**RECORD SET**
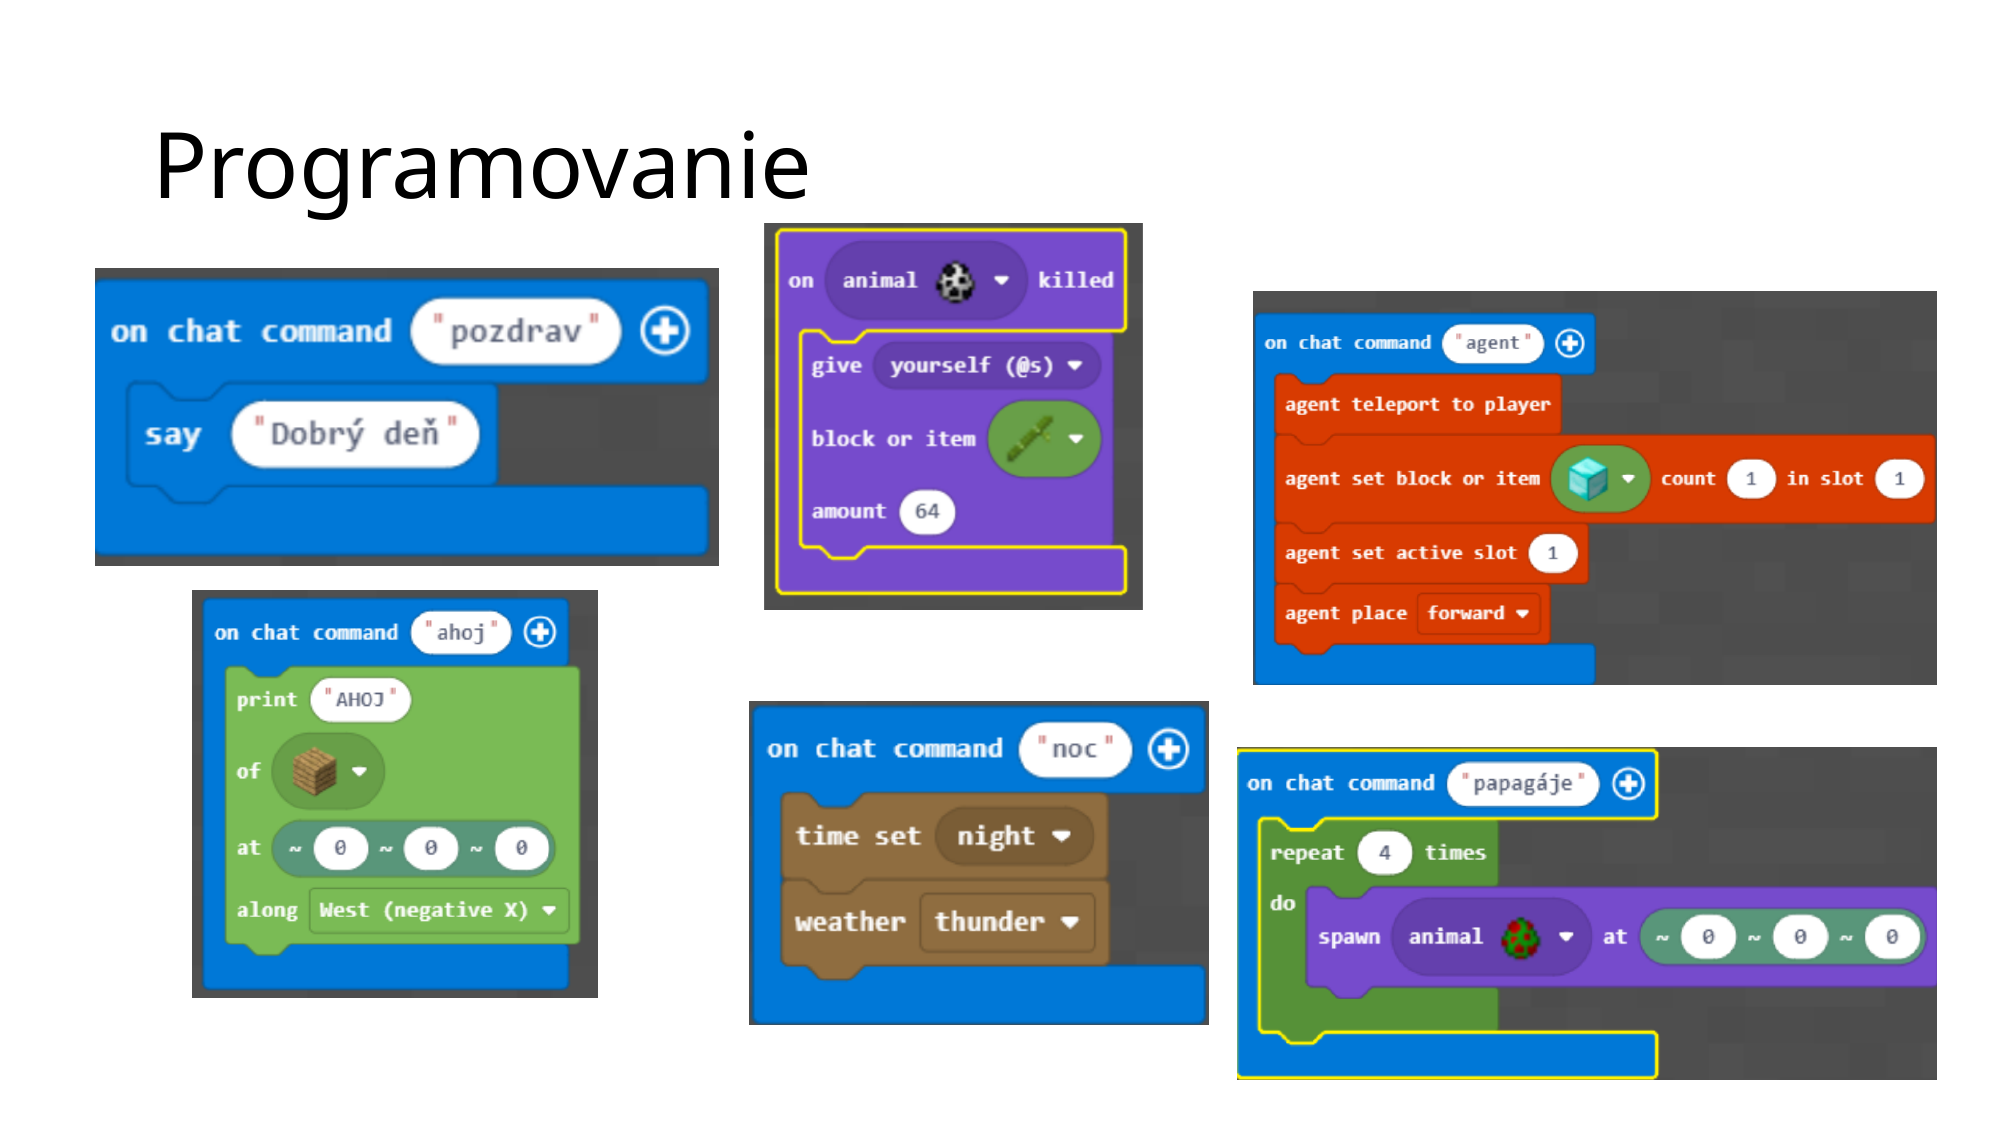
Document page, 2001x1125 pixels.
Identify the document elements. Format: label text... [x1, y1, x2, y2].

title Programovanie [137, 59, 1863, 278]
picture [749, 699, 1209, 1025]
picture [95, 268, 719, 566]
picture [1237, 747, 1937, 1080]
picture [1253, 291, 1937, 685]
picture [762, 224, 1144, 610]
picture [192, 590, 599, 998]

**THE TASK**
Extract every text line of the item above verbatim, leaving the image itself out of your answer.

**SOLUTION TO THIS PROBLEM**
Document page, 2001x1125 pixels.
Identify the document elements. Format: label text... [x1, y1, x2, y2].

title Programovanie [137, 59, 1863, 278]
picture [749, 699, 1209, 1025]
picture [95, 268, 719, 566]
picture [1237, 747, 1937, 1080]
picture [1253, 291, 1937, 685]
picture [762, 224, 1144, 610]
picture [192, 590, 599, 998]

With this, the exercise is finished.